Santa Barbara girls basketball coach Andrew Butcher, whom Moropoulos hired in 1983, said it was “phenomenal how good he was” as an athletic director. “He was so on top of his job and so good at it that it made our lives so much easier.

“And, he was so positive. He was so supportive all of the time. He made me feel like I was the only coach of the program.”

Butcher noted that Moropoulos had a way of getting his point across without brow-beating the individual.

“If you were being a pain in the ass in a coaches’ meeting, he wouldn’t rip you, but he’d make a remark that put you in your place. It reminded you that wasn’t how we’re supposed to do things around here,” Butcher said.

Butcher loved Moropoulos’ loyalty to Santa Barbara High.

“He bled Olive and Gold,” Butcher said. “He’d wear these crazy olive and gold socks, one on each foot. The joke was he’d wear gold underwear. It wouldn’t surprise me if he did.

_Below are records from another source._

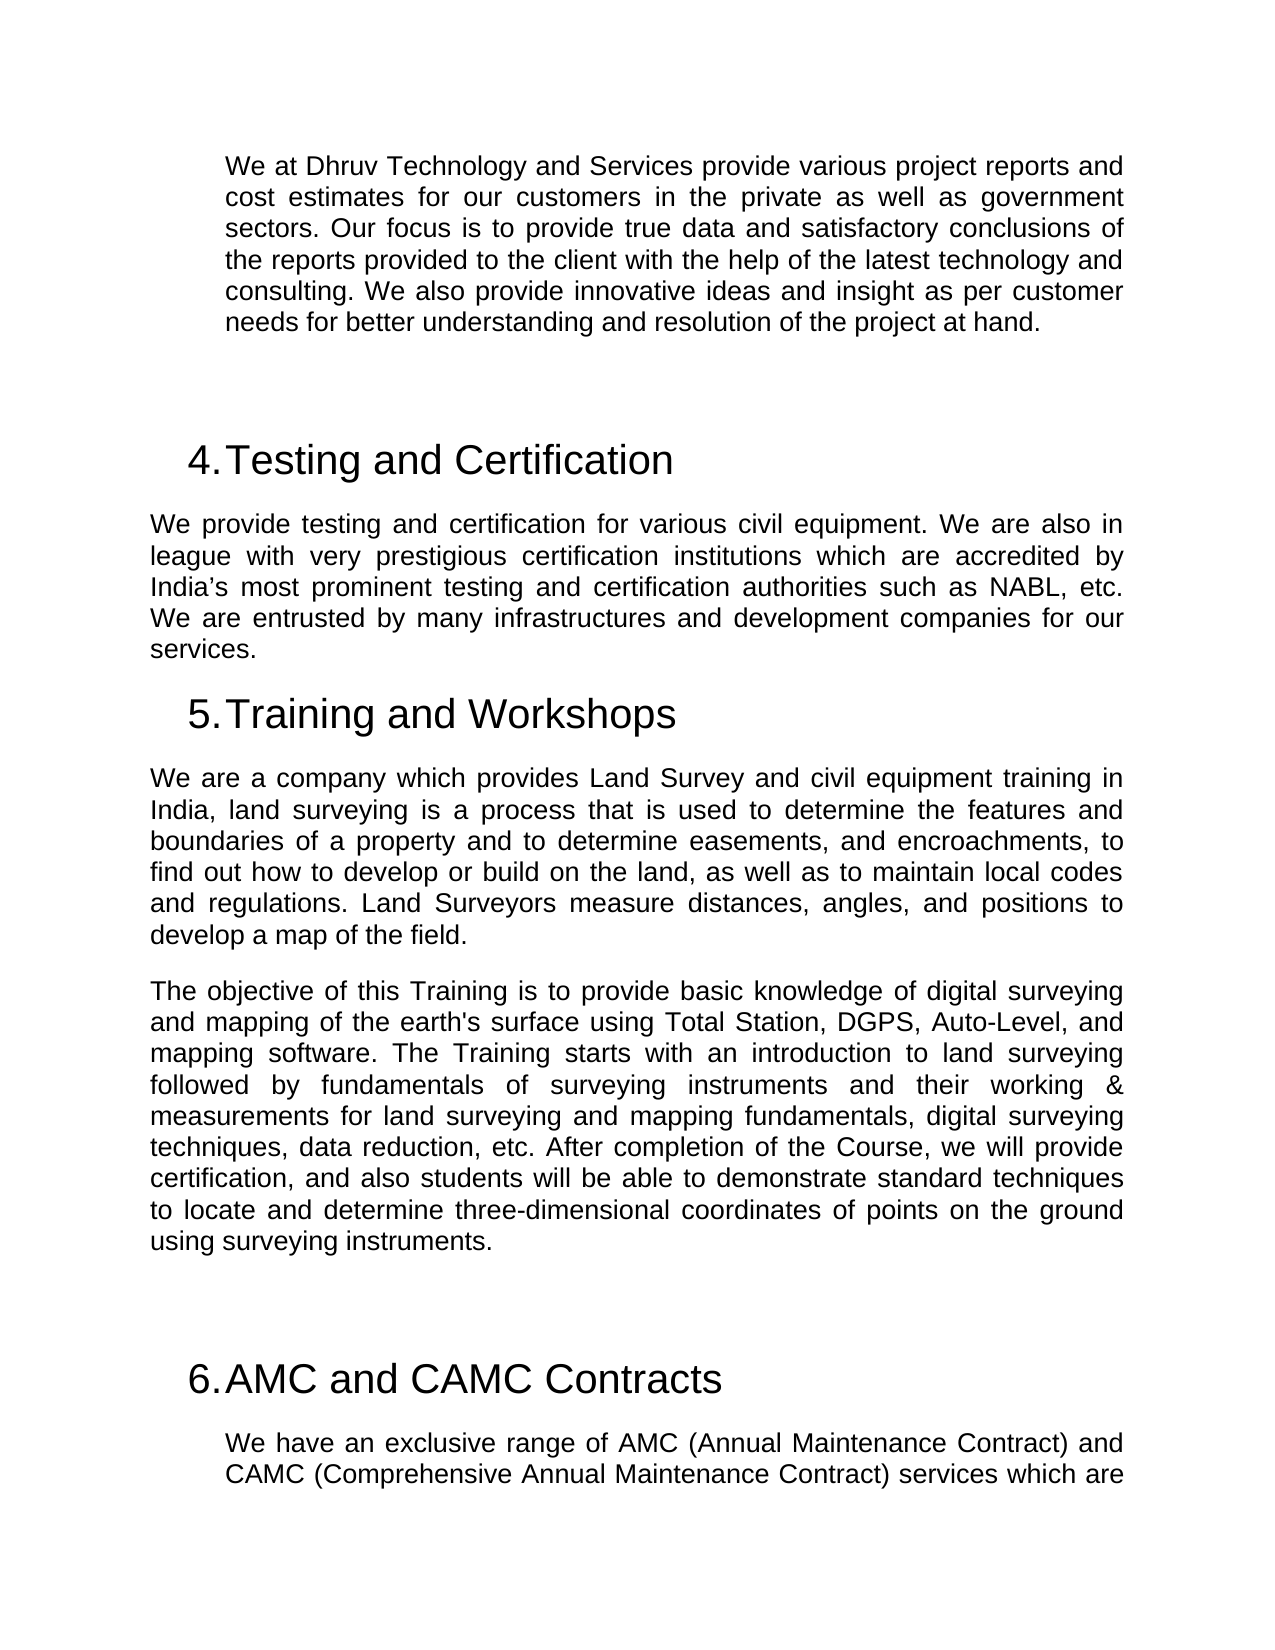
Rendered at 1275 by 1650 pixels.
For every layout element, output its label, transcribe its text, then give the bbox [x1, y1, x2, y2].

list Testing and Certification [187, 435, 1125, 483]
text We are a company which provides Land Survey and civil equipment training in India, land surveying is a process that is used to determine the features and boundaries of a property and to determine easements, and encroachments, to find out how to develop or build on the land, as well as to maintain local codes and regulations. Land Surveyors measure distances, angles, and positions to develop a map of the field. [150, 762, 1125, 950]
list AMC and CAMC Contracts [187, 1354, 1125, 1402]
text We provide testing and certification for various civil equipment. We are also in league with very prestigious certification institutions which are accredited by India’s most prominent testing and certification authorities such as NABL, etc. We are entrusted by many infrastructures and development companies for our services. [150, 508, 1125, 664]
text The objective of this Training is to provide basic knowledge of digital surveying and mapping of the earth's surface using Total Station, DGPS, Auto-Level, and mapping software. The Training starts with an introduction to land surveying followed by fundamentals of surveying instruments and their working & measurements for land surveying and mapping fundamentals, digital surveying techniques, data reduction, etc. After completion of the Course, we will provide certification, and also students will be able to demonstrate standard techniques to locate and determine three-dimensional coordinates of points on the ground using surveying instruments. [150, 975, 1125, 1256]
list Training and Workshops [187, 689, 1125, 737]
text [225, 1427, 1125, 1489]
text We at Dhruv Technology and Services provide various project reports and cost estimates for our customers in the private as well as government sectors. Our focus is to provide true data and satisfactory conclusions of the reports provided to the client with the help of the latest technology and consulting. We also provide innovative ideas and insight as per customer needs for better understanding and resolution of the project at hand. [225, 150, 1125, 337]
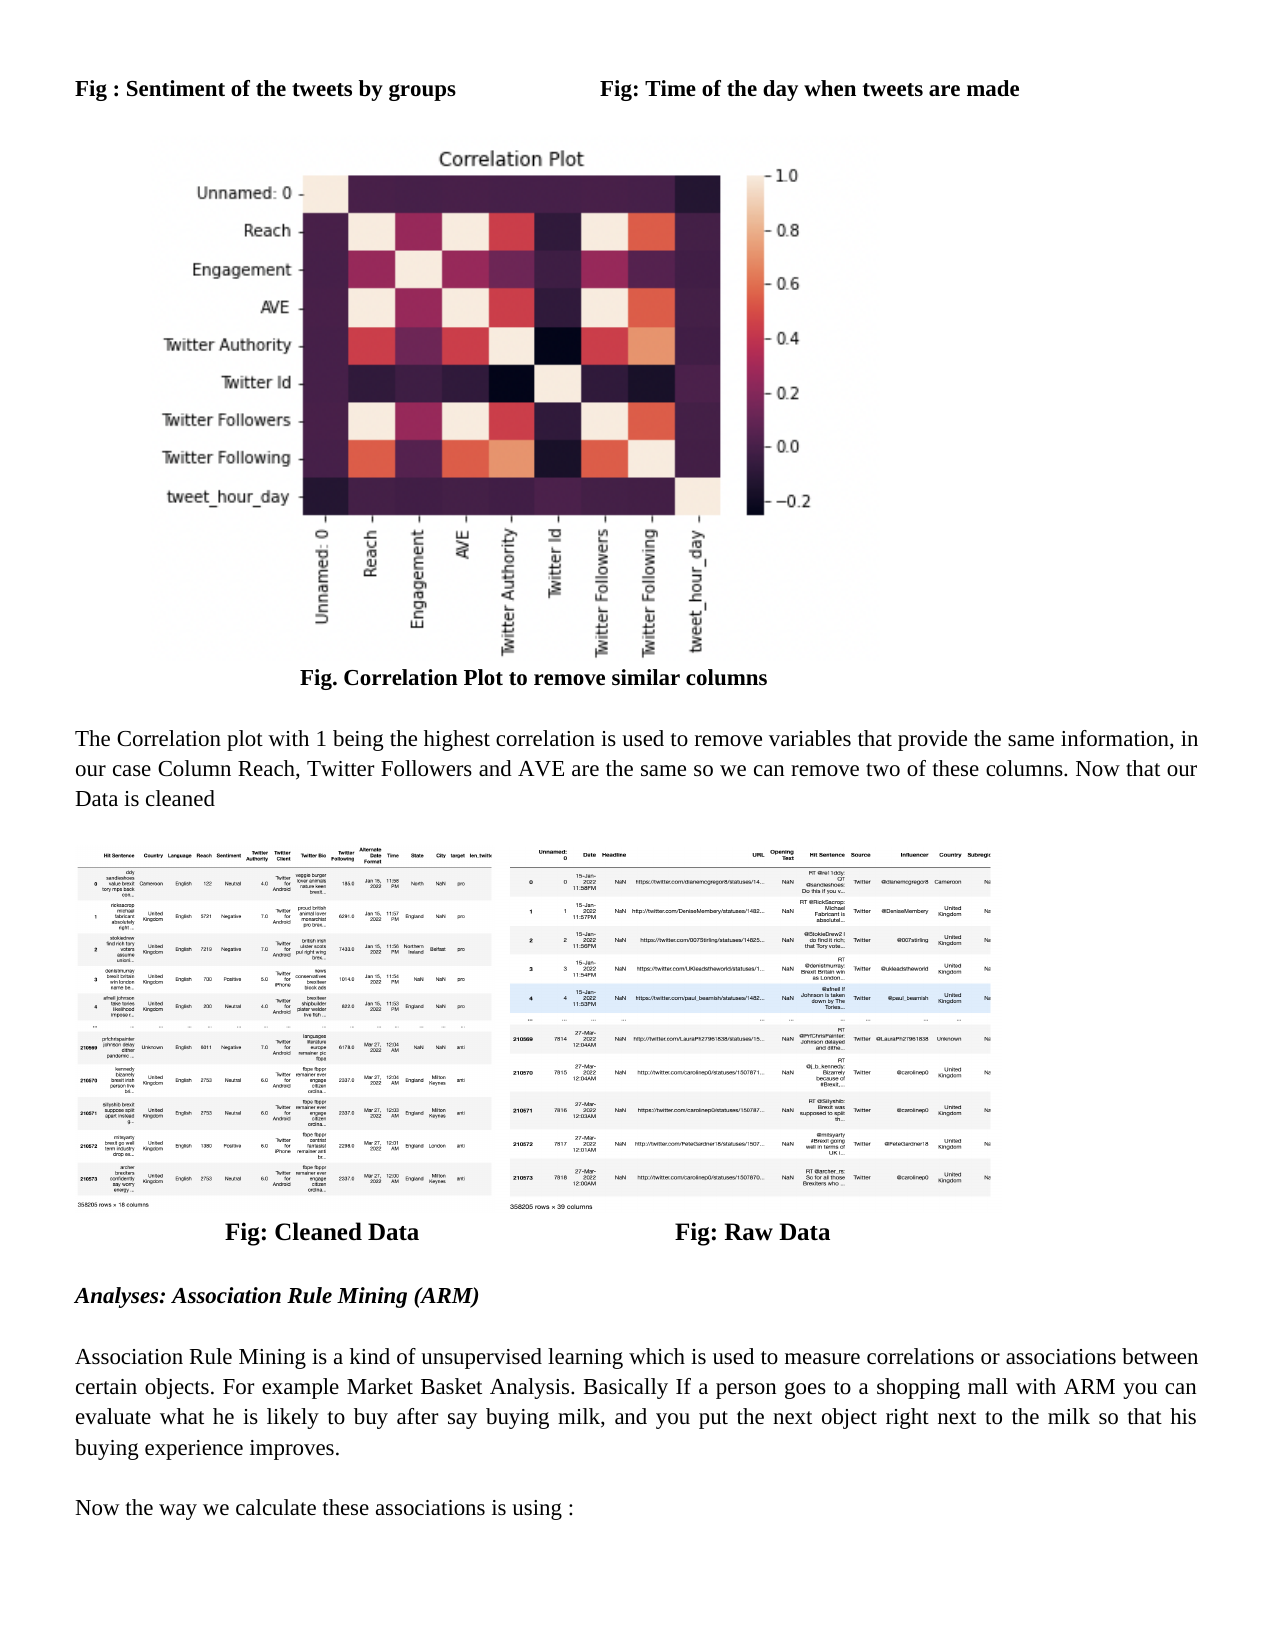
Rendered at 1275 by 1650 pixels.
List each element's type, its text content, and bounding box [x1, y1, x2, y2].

text Analyses: Association Rule Mining (ARM) [75, 1283, 1200, 1309]
text Now the way we calculate these associations is using : [75, 1494, 1200, 1520]
text Association Rule Mining is a kind of unsupervised learning which is used to measure correlations or associations between certain objects. For example Market Basket Analysis. Basically If a person goes to a shopping mall with ARM you can evaluate what he is likely to buy after say buying milk, and you put the next object right next to the milk so that his buying experience improves. [75, 1343, 1200, 1460]
picture [150, 135, 880, 661]
picture [75, 845, 1003, 1213]
text Fig. Correlation Plot to remove similar columns [300, 664, 1200, 691]
text The Correlation plot with 1 being the highest correlation is used to remove variables that provide the same information, in our case Column Reach, Twitter Followers and AVE are the same so we can remove two of these columns. Now that our Data is cleaned [75, 725, 1200, 811]
text Fig : Sentiment of the tweets by groups Fig: Time of the day when tweets are made [75, 75, 1200, 101]
text Fig: Cleaned Data Fig: Raw Data [75, 1217, 1200, 1245]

“The colors, no one dreamed back then of having the off-color uniform like gray or off-white or black. It it wasn’t forest green, he went nuts. It was kind of like a veteran with the American flag. If you didn’t have the colors right, if you didn’t have the right uniform, or it was a half-shade off, that was one of the times he’d scold you.

Butcher added: “He was so into school spirit and representing himself the right way in the community and in the sports field. I learned a lot of lessons from him that hopefully I can pass on to a percentage of the kids I coach.”

Mike Moropoulos is survived by his wife, Pat, and sons Chris and Craig.